**Provided information**.
========================================================================

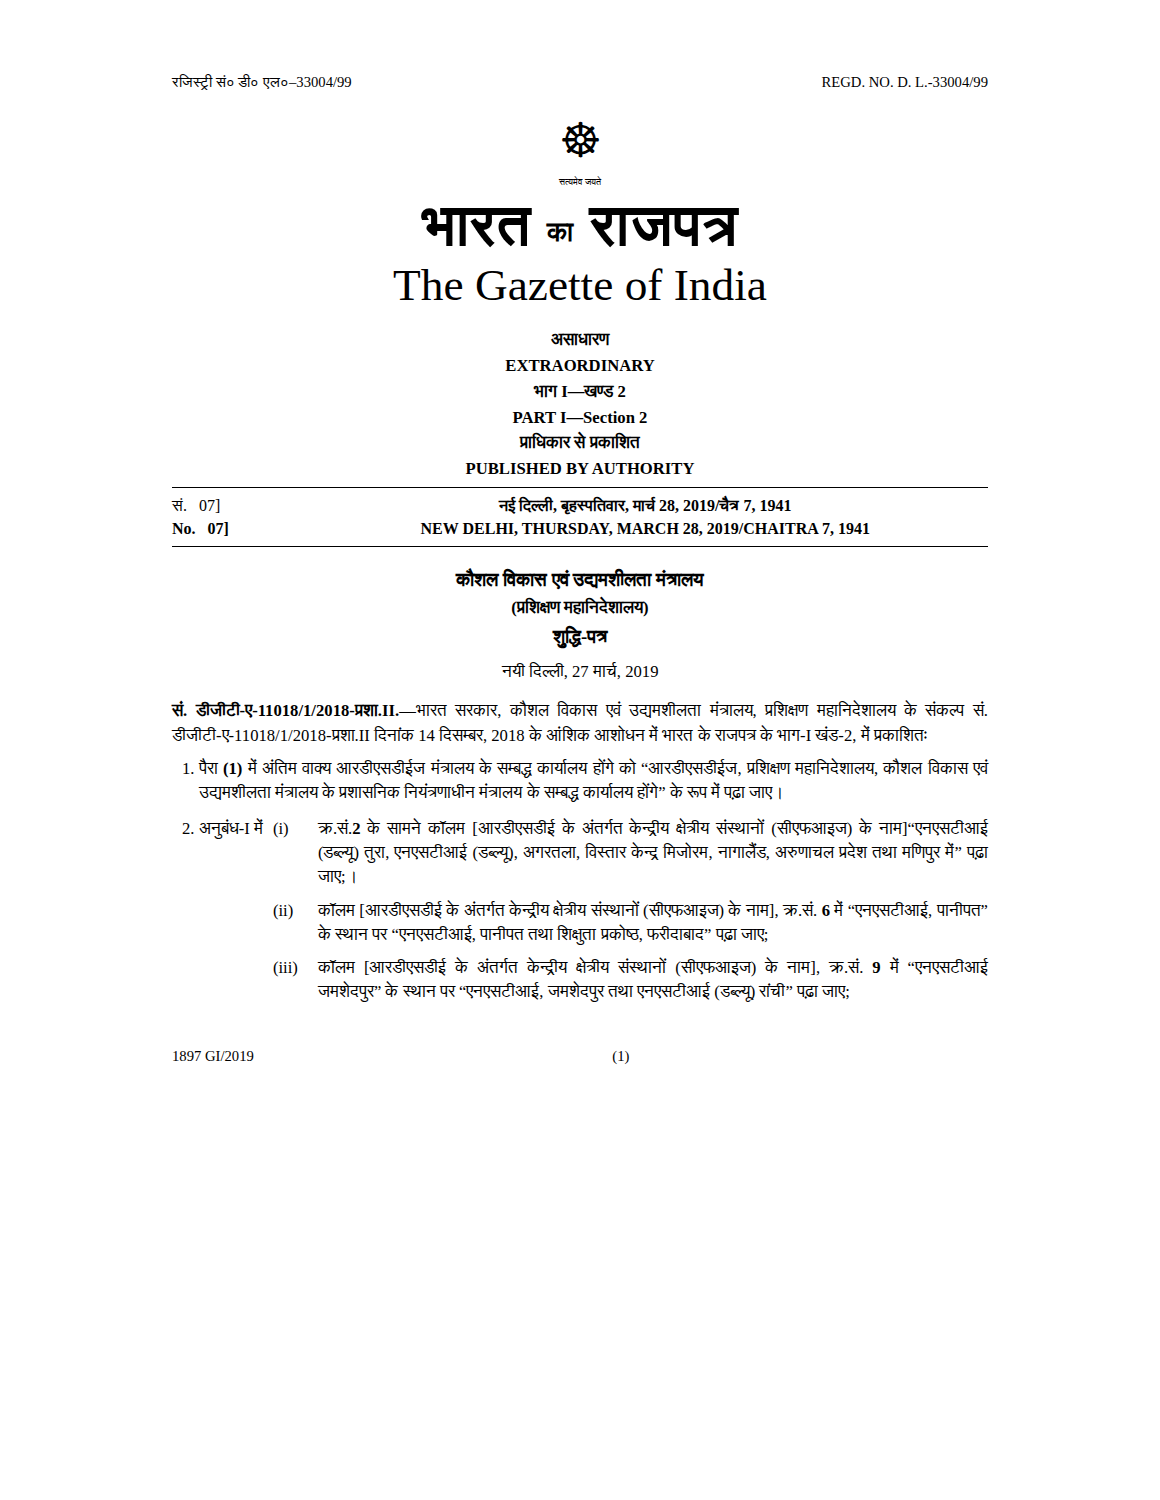रजिस्ट्री सं० डी० एल०–33004/99 REGD. NO. D. L.-33004/99
भारत का राजपत्र
The Gazette of India
असाधारण
EXTRAORDINARY
भाग I—खण्ड 2
PART I—Section 2
प्राधिकार से प्रकाशित
PUBLISHED BY AUTHORITY
सं. 07]
नई दिल्ली, बृहस्पतिवार, मार्च 28, 2019/चैत्र 7, 1941
No. 07]
NEW DELHI, THURSDAY, MARCH 28, 2019/CHAITRA 7, 1941
कौशल विकास एवं उद्यमशीलता मंत्रालय
(प्रशिक्षण महानिदेशालय)
शुद्धि-पत्र
नयी दिल्ली, 27 मार्च, 2019
सं. डीजीटी-ए-11018/1/2018-प्रशा.II.—भारत सरकार, कौशल विकास एवं उद्यमशीलता मंत्रालय, प्रशिक्षण महानिदेशालय के संकल्प सं. डीजीटी-ए-11018/1/2018-प्रशा.II दिनांक 14 दिसम्बर, 2018 के आंशिक आशोधन में भारत के राजपत्र के भाग-I खंड-2, में प्रकाशितः
पैरा (1) में अंतिम वाक्य आरडीएसडीईज मंत्रालय के सम्बद्ध कार्यालय होंगे को “आरडीएसडीईज, प्रशिक्षण महानिदेशालय, कौशल विकास एवं उद्यमशीलता मंत्रालय के प्रशासनिक नियंत्रणाधीन मंत्रालय के सम्बद्ध कार्यालय होंगे” के रूप में पढ़ा जाए।
अनुबंध-I में
(i)
क्र.सं.2 के सामने कॉलम [आरडीएसडीई के अंतर्गत केन्द्रीय क्षेत्रीय संस्थानों (सीएफआइज) के नाम]“एनएसटीआई (डब्ल्यू) तुरा, एनएसटीआई (डब्ल्यू), अगरतला, विस्तार केन्द्र मिजोरम, नागालैंड, अरुणाचल प्रदेश तथा मणिपुर में” पढ़ा जाए;।
(ii)
कॉलम [आरडीएसडीई के अंतर्गत केन्द्रीय क्षेत्रीय संस्थानों (सीएफआइज) के नाम], क्र.सं. 6 में “एनएसटीआई, पानीपत” के स्थान पर “एनएसटीआई, पानीपत तथा शिक्षुता प्रकोष्ठ, फरीदाबाद” पढ़ा जाए;
(iii)
कॉलम [आरडीएसडीई के अंतर्गत केन्द्रीय क्षेत्रीय संस्थानों (सीएफआइज) के नाम], क्र.सं. 9 में “एनएसटीआई जमशेदपुर” के स्थान पर “एनएसटीआई, जमशेदपुर तथा एनएसटीआई (डब्ल्यू) रांची” पढ़ा जाए;
1897 GI/2019 (1)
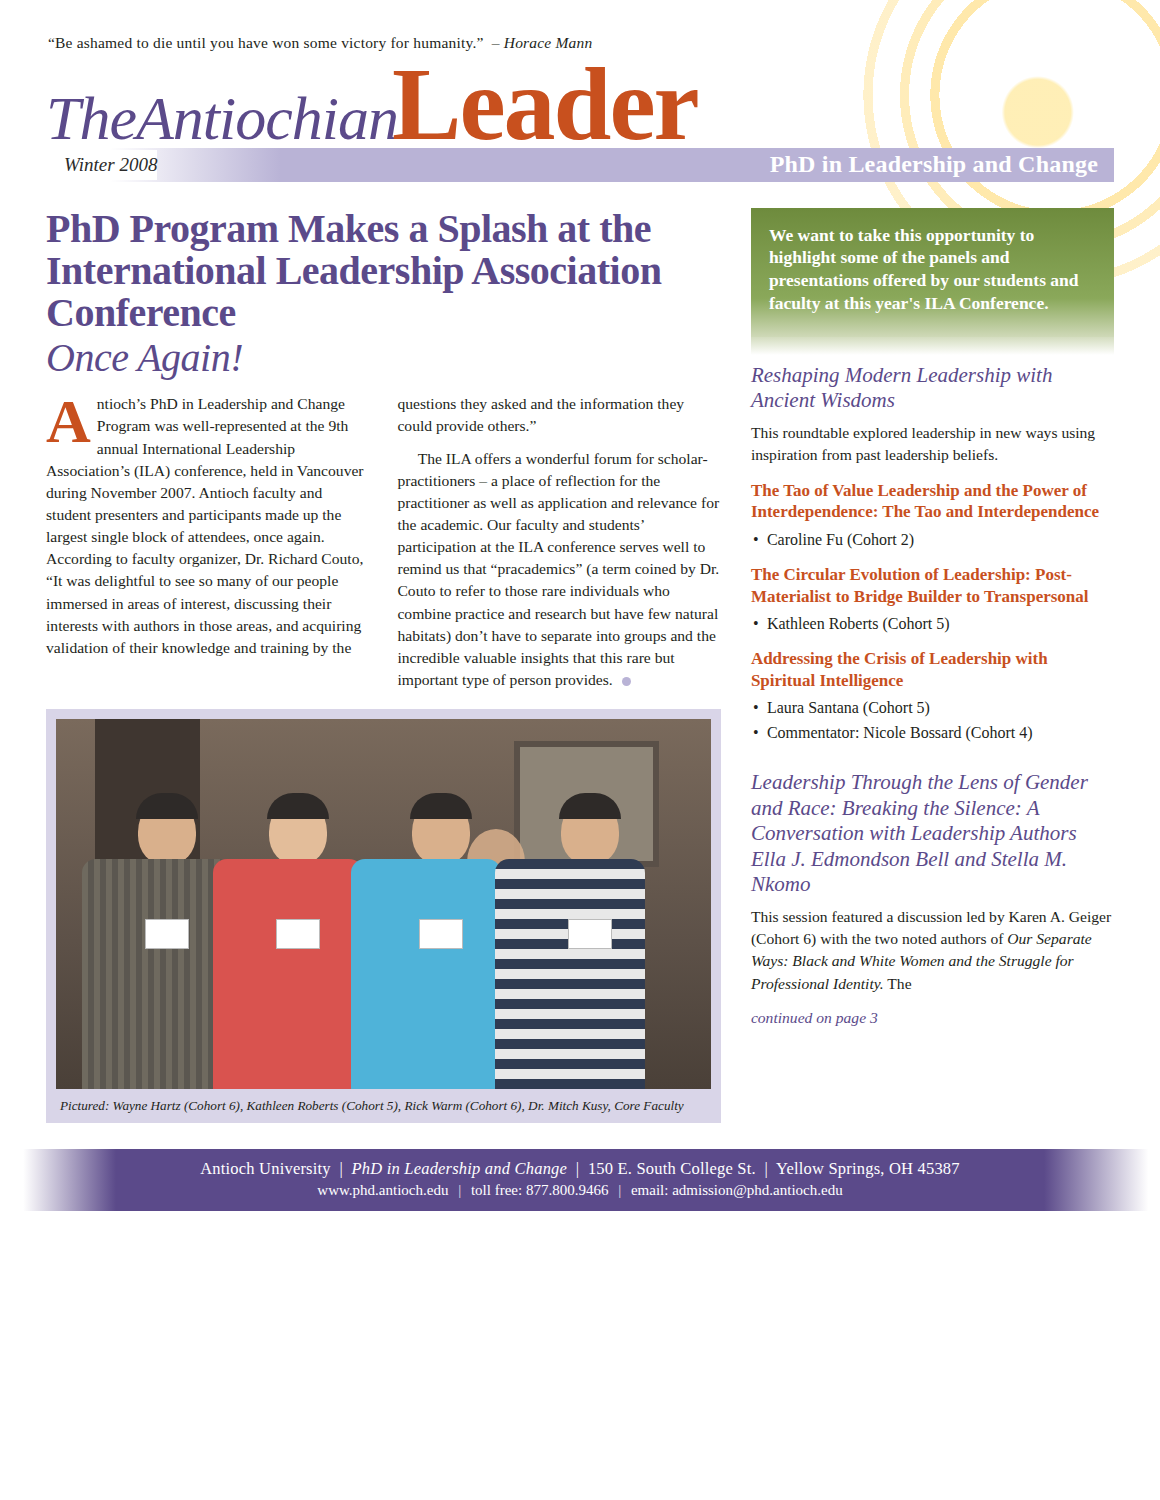“Be ashamed to die until you have won some victory for humanity.” – Horace Mann
The Antiochian Leader
Winter 2008
PhD in Leadership and Change
PhD Program Makes a Splash at the International Leadership Association Conference Once Again!
Antioch’s PhD in Leadership and Change Program was well-represented at the 9th annual International Leadership Association’s (ILA) conference, held in Vancouver during November 2007. Antioch faculty and student presenters and participants made up the largest single block of attendees, once again. According to faculty organizer, Dr. Richard Couto, “It was delightful to see so many of our people immersed in areas of interest, discussing their interests with authors in those areas, and acquiring validation of their knowledge and training by the questions they asked and the information they could provide others.”
The ILA offers a wonderful forum for scholar-practitioners – a place of reflection for the practitioner as well as application and relevance for the academic. Our faculty and students’ participation at the ILA conference serves well to remind us that “pracademics” (a term coined by Dr. Couto to refer to those rare individuals who combine practice and research but have few natural habitats) don’t have to separate into groups and the incredible valuable insights that this rare but important type of person provides.
Pictured: Wayne Hartz (Cohort 6), Kathleen Roberts (Cohort 5), Rick Warm (Cohort 6), Dr. Mitch Kusy, Core Faculty
We want to take this opportunity to highlight some of the panels and presentations offered by our students and faculty at this year's ILA Conference.
Reshaping Modern Leadership with Ancient Wisdoms
This roundtable explored leadership in new ways using inspiration from past leadership beliefs.
The Tao of Value Leadership and the Power of Interdependence: The Tao and Interdependence
Caroline Fu (Cohort 2)
The Circular Evolution of Leadership: Post-Materialist to Bridge Builder to Transpersonal
Kathleen Roberts (Cohort 5)
Addressing the Crisis of Leadership with Spiritual Intelligence
Laura Santana (Cohort 5)
Commentator: Nicole Bossard (Cohort 4)
Leadership Through the Lens of Gender and Race: Breaking the Silence: A Conversation with Leadership Authors Ella J. Edmondson Bell and Stella M. Nkomo
This session featured a discussion led by Karen A. Geiger (Cohort 6) with the two noted authors of Our Separate Ways: Black and White Women and the Struggle for Professional Identity. The
continued on page 3
Antioch University | PhD in Leadership and Change | 150 E. South College St. | Yellow Springs, OH 45387
www.phd.antioch.edu | toll free: 877.800.9466 | email: admission@phd.antioch.edu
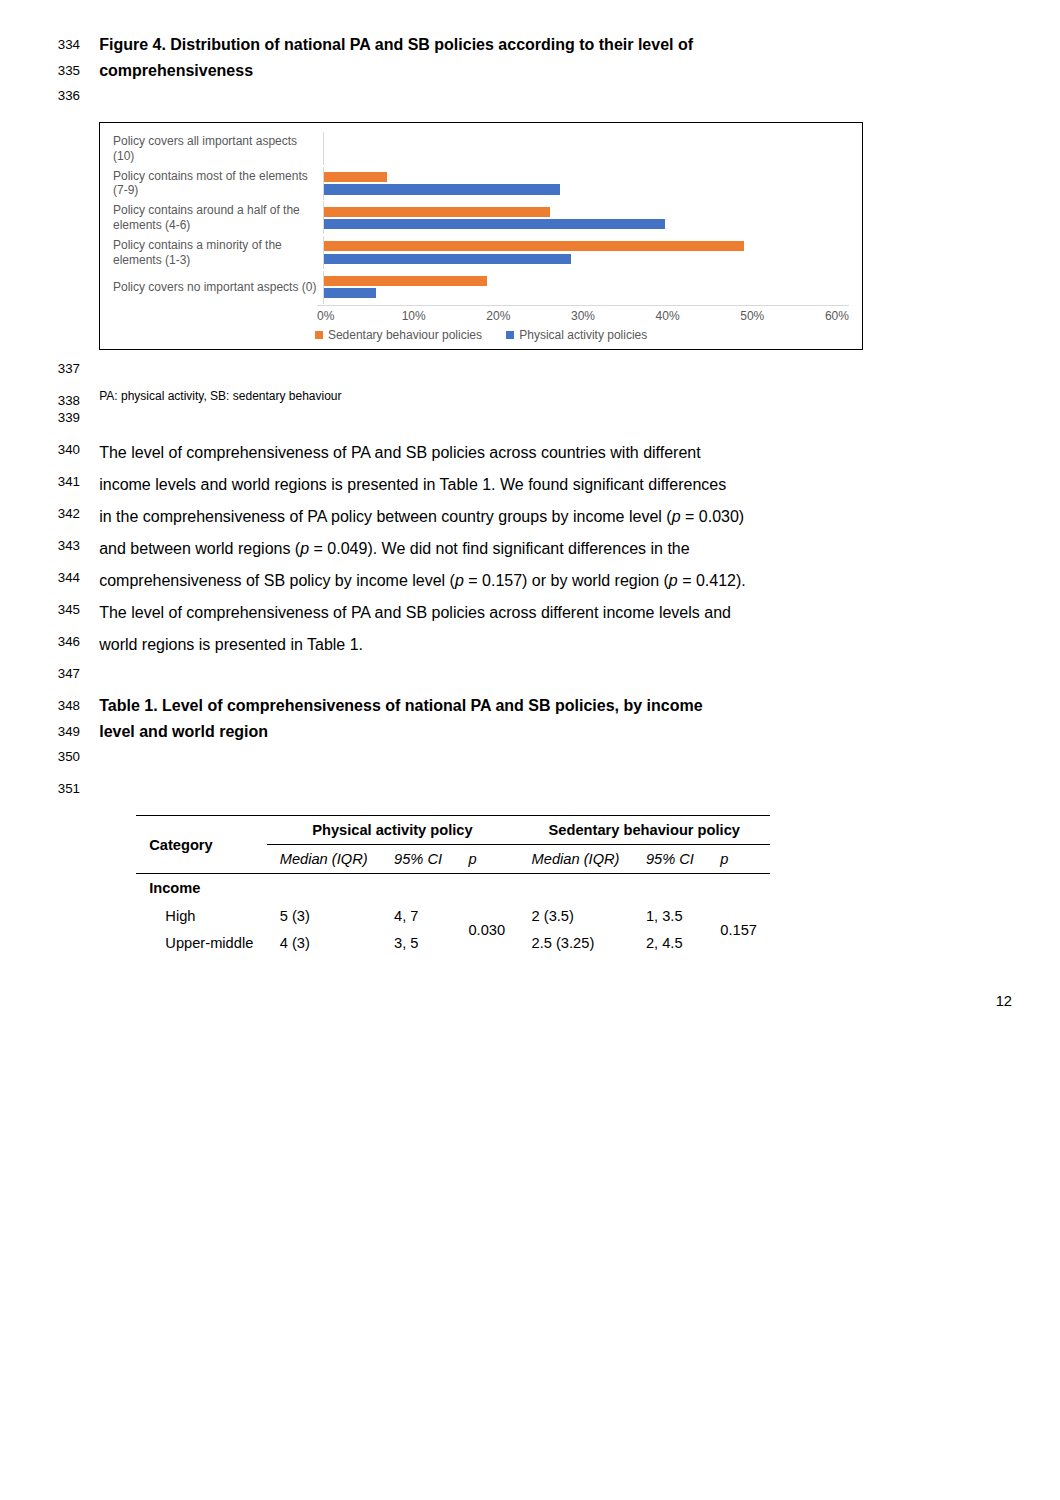Figure 4. Distribution of national PA and SB policies according to their level of
comprehensiveness
Policy covers all important aspects (10)
Policy contains most of the elements (7-9)
Policy contains around a half of the elements (4-6)
Policy contains a minority of the elements (1-3)
Policy covers no important aspects (0)
0% 10% 20% 30% 40% 50% 60%
Sedentary behaviour policies
Physical activity policies
PA: physical activity, SB: sedentary behaviour
The level of comprehensiveness of PA and SB policies across countries with different
income levels and world regions is presented in Table 1. We found significant differences
in the comprehensiveness of PA policy between country groups by income level (p = 0.030)
and between world regions (p = 0.049). We did not find significant differences in the
comprehensiveness of SB policy by income level (p = 0.157) or by world region (p = 0.412).
The level of comprehensiveness of PA and SB policies across different income levels and
world regions is presented in Table 1.
Table 1. Level of comprehensiveness of national PA and SB policies, by income
level and world region
| Category | Physical activity policy | Sedentary behaviour policy |
| --- | --- | --- |
| Median (IQR) | 95% CI | p | Median (IQR) | 95% CI | p |
| Income | | | | | | |
| High | 5 (3) | 4, 7 | 0.030 | 2 (3.5) | 1, 3.5 | 0.157 |
| Upper-middle | 4 (3) | 3, 5 | 2.5 (3.25) | 2, 4.5 |
12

========================================================================

**Problem details**.
Exactly as written, restate all of the data, leaving out the images.

**Result for this task**.
रजिस्ट्री सं० डी० एल०–33004/99 REGD. NO. D. L.-33004/99
भारत का राजपत्र
The Gazette of India
असाधारण
EXTRAORDINARY
भाग I—खण्ड 2
PART I—Section 2
प्राधिकार से प्रकाशित
PUBLISHED BY AUTHORITY
सं. 07]
नई दिल्ली, बृहस्पतिवार, मार्च 28, 2019/चैत्र 7, 1941
No. 07]
NEW DELHI, THURSDAY, MARCH 28, 2019/CHAITRA 7, 1941
कौशल विकास एवं उद्यमशीलता मंत्रालय
(प्रशिक्षण महानिदेशालय)
शुद्धि-पत्र
नयी दिल्ली, 27 मार्च, 2019
सं. डीजीटी-ए-11018/1/2018-प्रशा.II.—भारत सरकार, कौशल विकास एवं उद्यमशीलता मंत्रालय, प्रशिक्षण महानिदेशालय के संकल्प सं. डीजीटी-ए-11018/1/2018-प्रशा.II दिनांक 14 दिसम्बर, 2018 के आंशिक आशोधन में भारत के राजपत्र के भाग-I खंड-2, में प्रकाशितः
पैरा (1) में अंतिम वाक्य आरडीएसडीईज मंत्रालय के सम्बद्ध कार्यालय होंगे को “आरडीएसडीईज, प्रशिक्षण महानिदेशालय, कौशल विकास एवं उद्यमशीलता मंत्रालय के प्रशासनिक नियंत्रणाधीन मंत्रालय के सम्बद्ध कार्यालय होंगे” के रूप में पढ़ा जाए।
अनुबंध-I में
(i)
क्र.सं.2 के सामने कॉलम [आरडीएसडीई के अंतर्गत केन्द्रीय क्षेत्रीय संस्थानों (सीएफआइज) के नाम]“एनएसटीआई (डब्ल्यू) तुरा, एनएसटीआई (डब्ल्यू), अगरतला, विस्तार केन्द्र मिजोरम, नागालैंड, अरुणाचल प्रदेश तथा मणिपुर में” पढ़ा जाए;।
(ii)
कॉलम [आरडीएसडीई के अंतर्गत केन्द्रीय क्षेत्रीय संस्थानों (सीएफआइज) के नाम], क्र.सं. 6 में “एनएसटीआई, पानीपत” के स्थान पर “एनएसटीआई, पानीपत तथा शिक्षुता प्रकोष्ठ, फरीदाबाद” पढ़ा जाए;
(iii)
कॉलम [आरडीएसडीई के अंतर्गत केन्द्रीय क्षेत्रीय संस्थानों (सीएफआइज) के नाम], क्र.सं. 9 में “एनएसटीआई जमशेदपुर” के स्थान पर “एनएसटीआई, जमशेदपुर तथा एनएसटीआई (डब्ल्यू) रांची” पढ़ा जाए;
1897 GI/2019 (1)
“Be ashamed to die until you have won some victory for humanity.” – Horace Mann
The Antiochian Leader
Winter 2008
PhD in Leadership and Change
PhD Program Makes a Splash at the International Leadership Association Conference Once Again!
Antioch’s PhD in Leadership and Change Program was well-represented at the 9th annual International Leadership Association’s (ILA) conference, held in Vancouver during November 2007. Antioch faculty and student presenters and participants made up the largest single block of attendees, once again. According to faculty organizer, Dr. Richard Couto, “It was delightful to see so many of our people immersed in areas of interest, discussing their interests with authors in those areas, and acquiring validation of their knowledge and training by the questions they asked and the information they could provide others.”
The ILA offers a wonderful forum for scholar-practitioners – a place of reflection for the practitioner as well as application and relevance for the academic. Our faculty and students’ participation at the ILA conference serves well to remind us that “pracademics” (a term coined by Dr. Couto to refer to those rare individuals who combine practice and research but have few natural habitats) don’t have to separate into groups and the incredible valuable insights that this rare but important type of person provides.
Pictured: Wayne Hartz (Cohort 6), Kathleen Roberts (Cohort 5), Rick Warm (Cohort 6), Dr. Mitch Kusy, Core Faculty
We want to take this opportunity to highlight some of the panels and presentations offered by our students and faculty at this year's ILA Conference.
Reshaping Modern Leadership with Ancient Wisdoms
This roundtable explored leadership in new ways using inspiration from past leadership beliefs.
The Tao of Value Leadership and the Power of Interdependence: The Tao and Interdependence
Caroline Fu (Cohort 2)
The Circular Evolution of Leadership: Post-Materialist to Bridge Builder to Transpersonal
Kathleen Roberts (Cohort 5)
Addressing the Crisis of Leadership with Spiritual Intelligence
Laura Santana (Cohort 5)
Commentator: Nicole Bossard (Cohort 4)
Leadership Through the Lens of Gender and Race: Breaking the Silence: A Conversation with Leadership Authors Ella J. Edmondson Bell and Stella M. Nkomo
This session featured a discussion led by Karen A. Geiger (Cohort 6) with the two noted authors of Our Separate Ways: Black and White Women and the Struggle for Professional Identity. The
continued on page 3
Antioch University | PhD in Leadership and Change | 150 E. South College St. | Yellow Springs, OH 45387
www.phd.antioch.edu | toll free: 877.800.9466 | email: admission@phd.antioch.edu
Figure 4. Distribution of national PA and SB policies according to their level of
comprehensiveness
Policy covers all important aspects (10)
Policy contains most of the elements (7-9)
Policy contains around a half of the elements (4-6)
Policy contains a minority of the elements (1-3)
Policy covers no important aspects (0)
0% 10% 20% 30% 40% 50% 60%
Sedentary behaviour policies
Physical activity policies
PA: physical activity, SB: sedentary behaviour
The level of comprehensiveness of PA and SB policies across countries with different
income levels and world regions is presented in Table 1. We found significant differences
in the comprehensiveness of PA policy between country groups by income level (p = 0.030)
and between world regions (p = 0.049). We did not find significant differences in the
comprehensiveness of SB policy by income level (p = 0.157) or by world region (p = 0.412).
The level of comprehensiveness of PA and SB policies across different income levels and
world regions is presented in Table 1.
Table 1. Level of comprehensiveness of national PA and SB policies, by income
level and world region
| Category | Physical activity policy | Sedentary behaviour policy |
| --- | --- | --- |
| Median (IQR) | 95% CI | p | Median (IQR) | 95% CI | p |
| Income | | | | | | |
| High | 5 (3) | 4, 7 | 0.030 | 2 (3.5) | 1, 3.5 | 0.157 |
| Upper-middle | 4 (3) | 3, 5 | 2.5 (3.25) | 2, 4.5 |
12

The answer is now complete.